Долго сидеть у них не стал, чисто символически пригубил с Екатериной Владиславовной шампанского. Министр себе коньяку налил. А Сатчан пить отказался.
— Он больше не может, — поспешил объяснить я, а то ещё обидятся тесть или тёща…
Вернулся домой в десятом часу, дети уже спали. Сообщил Галие, что Римма родила нам невестку. Жена аж прослезилась, начала вопросы задавать, хорошо, что я всё выяснил и мог рассказать.
Глава 5
Московская область. Город Мытищи.
— Ты знаешь, этот негр такой неразговорчивый, стесняется, наверное, своего акцента, — рассказывала Голубева своему приятелю Погашеву.
— Что, сильный акцент? — усмехнулся тот.
— Да нет, вообще он нормально по-русски шпрехает, но мало ли что сам по этому поводу думает. Люба говорила, что он у нас в Лумумбе учился, потом в аспирантуру поступил, он уже лет семь в Союзе…
— Жаль, что он необщительный. Ну, ты хотя бы с бабой его подружись.
— Да мы уже и так с ней как подружки, — уверенно заявила Валерия. — Она мне всё про него рассказывает. Простушка! Из деревни, наверное, там люди совсем открытые. Просто стесняется сказать, выдает себя за москвичку. Ага, как же…
— Да уж. Болтун — находка для шпиона… Валюту, значит, привозит? —
— Привозит…
— Надо бы мне с ним поближе познакомиться. Попробуй её как-нибудь на самый конец дня записать. Я приеду за тобой, буду тебя ждать, он будет её ждать…
— Да он в машине всё время сидит.
— Ну, если я сам с ним не познакомлюсь, ты нас друг другу представишь. А там посмотрим…
— А как мы узнаем, когда тебе меня встречать? Я же не знаю заранее, когда они приедут.
— Ты, главное, на конец дня их запиши. А я буду за тобой каждый вечер приезжать, пока мы с ним не познакомимся.
— Ну, давай, — заулыбалась она. — Эх, девчонки обзавидуются!
Москва. Гагаринский райком.
Утром в четверг Гончарук вспомнил, что у него осталось одно незаконченное дело. То, что он выйдет из команды Володина, он для себя решил твёрдо. Ему просто нечего тут делать. Но уйти надо красиво, чтобы не тыкали пальцем в спину с проклятиями. Поэтому он позвонил на трикотажную фабрику и вызвал на встречу главного инженера Головина.
Необходимо было поставить того в известность, что скоро у него появится новый куратор и потребовать порвать с Быстровой.
— А что случилось с Дмитрием? — напрягся Головин, выслушав Гончарука.
— У него большие неприятности, — ответил тот. — Ближайшие несколько лет мы его не увидим.
— Как?
— Вот так, — развёл руками Гончарук. — И ещё. Нам известно, что у тебя отношения со студенткой МГУ Быстровой. Тебе надо порвать с ней как можно быстрее. Иначе у нас у всех будут такие же неприятности, как у Некрасова.
— Почему? — напрягся тот.
— Поверь, тебе лучше не знать, во что она нас втравила…
Угу, втравила! — с неприязнью подумал Головин. — Девчонка их втравила, взрослых опытных мужиков! Нашли, сволочи, кого крайней сделать!

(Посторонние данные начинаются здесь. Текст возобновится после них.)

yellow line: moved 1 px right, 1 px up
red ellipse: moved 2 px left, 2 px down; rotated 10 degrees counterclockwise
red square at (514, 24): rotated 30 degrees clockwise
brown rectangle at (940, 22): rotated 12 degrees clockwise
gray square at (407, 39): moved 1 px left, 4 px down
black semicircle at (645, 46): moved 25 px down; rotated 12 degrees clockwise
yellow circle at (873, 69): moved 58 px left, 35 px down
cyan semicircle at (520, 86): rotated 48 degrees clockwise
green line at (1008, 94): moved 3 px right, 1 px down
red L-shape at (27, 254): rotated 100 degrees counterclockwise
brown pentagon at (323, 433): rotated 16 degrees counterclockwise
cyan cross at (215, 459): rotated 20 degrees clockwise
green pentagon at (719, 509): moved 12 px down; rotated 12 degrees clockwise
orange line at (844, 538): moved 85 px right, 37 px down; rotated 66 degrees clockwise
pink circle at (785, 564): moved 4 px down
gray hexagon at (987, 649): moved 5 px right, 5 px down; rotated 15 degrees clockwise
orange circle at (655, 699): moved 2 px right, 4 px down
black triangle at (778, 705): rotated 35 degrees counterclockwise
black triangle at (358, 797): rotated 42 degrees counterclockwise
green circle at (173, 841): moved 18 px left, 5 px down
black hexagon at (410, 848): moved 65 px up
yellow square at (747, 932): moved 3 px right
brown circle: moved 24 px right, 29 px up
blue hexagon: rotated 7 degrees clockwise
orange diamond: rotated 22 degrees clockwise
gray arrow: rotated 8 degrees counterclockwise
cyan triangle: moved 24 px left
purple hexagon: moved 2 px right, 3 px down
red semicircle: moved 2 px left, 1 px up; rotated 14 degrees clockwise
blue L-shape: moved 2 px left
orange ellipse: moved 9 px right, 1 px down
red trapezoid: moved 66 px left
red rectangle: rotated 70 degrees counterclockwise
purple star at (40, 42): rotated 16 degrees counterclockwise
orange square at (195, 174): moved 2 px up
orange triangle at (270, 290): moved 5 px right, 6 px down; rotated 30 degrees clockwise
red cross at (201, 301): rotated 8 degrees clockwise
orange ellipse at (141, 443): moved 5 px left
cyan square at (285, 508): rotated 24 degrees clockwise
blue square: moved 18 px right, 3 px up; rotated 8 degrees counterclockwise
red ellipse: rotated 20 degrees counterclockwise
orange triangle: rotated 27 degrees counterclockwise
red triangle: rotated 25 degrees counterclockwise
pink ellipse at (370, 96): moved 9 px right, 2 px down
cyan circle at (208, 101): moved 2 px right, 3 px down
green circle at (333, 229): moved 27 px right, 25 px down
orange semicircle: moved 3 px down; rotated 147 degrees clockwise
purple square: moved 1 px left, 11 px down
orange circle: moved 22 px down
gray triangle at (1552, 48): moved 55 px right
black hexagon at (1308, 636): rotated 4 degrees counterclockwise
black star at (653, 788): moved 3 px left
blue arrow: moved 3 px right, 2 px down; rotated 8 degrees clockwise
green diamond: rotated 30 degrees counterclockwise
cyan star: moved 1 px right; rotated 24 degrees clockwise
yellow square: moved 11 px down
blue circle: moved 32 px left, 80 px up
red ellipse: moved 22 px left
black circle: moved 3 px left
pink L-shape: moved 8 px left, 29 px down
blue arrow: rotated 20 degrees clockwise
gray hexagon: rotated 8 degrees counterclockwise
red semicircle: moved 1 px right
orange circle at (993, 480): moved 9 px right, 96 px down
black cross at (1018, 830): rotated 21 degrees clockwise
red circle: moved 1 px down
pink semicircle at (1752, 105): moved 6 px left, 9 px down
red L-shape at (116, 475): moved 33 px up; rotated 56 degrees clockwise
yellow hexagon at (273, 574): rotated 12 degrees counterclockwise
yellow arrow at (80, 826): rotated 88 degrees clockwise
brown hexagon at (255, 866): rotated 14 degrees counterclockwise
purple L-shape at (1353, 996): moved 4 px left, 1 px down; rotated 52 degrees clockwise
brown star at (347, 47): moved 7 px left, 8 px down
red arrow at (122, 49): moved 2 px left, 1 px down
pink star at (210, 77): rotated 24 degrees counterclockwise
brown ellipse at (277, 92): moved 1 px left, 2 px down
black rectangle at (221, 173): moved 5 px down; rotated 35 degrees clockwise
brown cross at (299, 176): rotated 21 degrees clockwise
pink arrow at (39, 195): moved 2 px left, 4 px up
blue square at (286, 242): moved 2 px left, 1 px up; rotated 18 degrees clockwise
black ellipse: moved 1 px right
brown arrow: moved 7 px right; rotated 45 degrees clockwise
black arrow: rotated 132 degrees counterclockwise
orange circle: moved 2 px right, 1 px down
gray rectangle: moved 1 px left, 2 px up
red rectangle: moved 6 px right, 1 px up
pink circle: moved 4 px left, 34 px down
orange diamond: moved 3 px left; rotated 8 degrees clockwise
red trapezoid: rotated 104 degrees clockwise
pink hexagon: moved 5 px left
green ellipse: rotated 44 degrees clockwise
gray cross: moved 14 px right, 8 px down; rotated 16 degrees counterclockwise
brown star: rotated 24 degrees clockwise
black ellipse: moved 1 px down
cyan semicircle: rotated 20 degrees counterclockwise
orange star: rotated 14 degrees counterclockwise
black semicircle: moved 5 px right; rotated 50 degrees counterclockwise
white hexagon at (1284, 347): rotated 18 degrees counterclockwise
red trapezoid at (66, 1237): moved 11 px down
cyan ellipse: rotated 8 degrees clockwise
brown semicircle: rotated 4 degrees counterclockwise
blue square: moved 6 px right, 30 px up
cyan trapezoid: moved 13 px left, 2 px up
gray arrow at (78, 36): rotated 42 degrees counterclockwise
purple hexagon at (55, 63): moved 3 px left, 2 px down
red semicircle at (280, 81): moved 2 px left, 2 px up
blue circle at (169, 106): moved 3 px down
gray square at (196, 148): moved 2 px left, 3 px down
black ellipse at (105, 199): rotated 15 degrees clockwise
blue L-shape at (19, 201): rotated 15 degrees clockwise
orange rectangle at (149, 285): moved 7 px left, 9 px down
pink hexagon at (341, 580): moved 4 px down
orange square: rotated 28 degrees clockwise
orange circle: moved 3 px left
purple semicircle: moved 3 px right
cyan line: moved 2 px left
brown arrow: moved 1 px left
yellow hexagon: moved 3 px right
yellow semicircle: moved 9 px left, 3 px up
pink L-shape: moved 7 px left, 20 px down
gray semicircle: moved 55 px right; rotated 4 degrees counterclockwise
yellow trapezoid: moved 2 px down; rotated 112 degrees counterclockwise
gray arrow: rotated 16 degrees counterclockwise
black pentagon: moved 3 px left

— Хорошо, — не стал он спорить. Гончарук удовлетворённо кивнул и попрощался с ним.
Ага, щас! Аж два раза! — думал, глядя ему вслед, Головин. — Ещё будут мне указывать, кого мне бросать! С кем жить и кого любить! Моя личная жизнь вас никого не касается!
— Вызывал, Герман Владленович? — зашёл к Володину Гончарук.
— Где тебя носит, Николаич? С утра никого на месте нет, ни тебя, ни Белова, ни Некрасова. Вы что, до инфаркта меня довести решили?
— Что ты! Я же весь в хлопотах. Пытаюсь все разрулить перед уходом. С Головиным вот, встречался, с любовником Быстровой.
— И что?
— Всё передал. И про Некрасова, и про Быстрову.
— И что он?
— Вроде, понял, а там — кто его знает. Чужая душа — потёмки.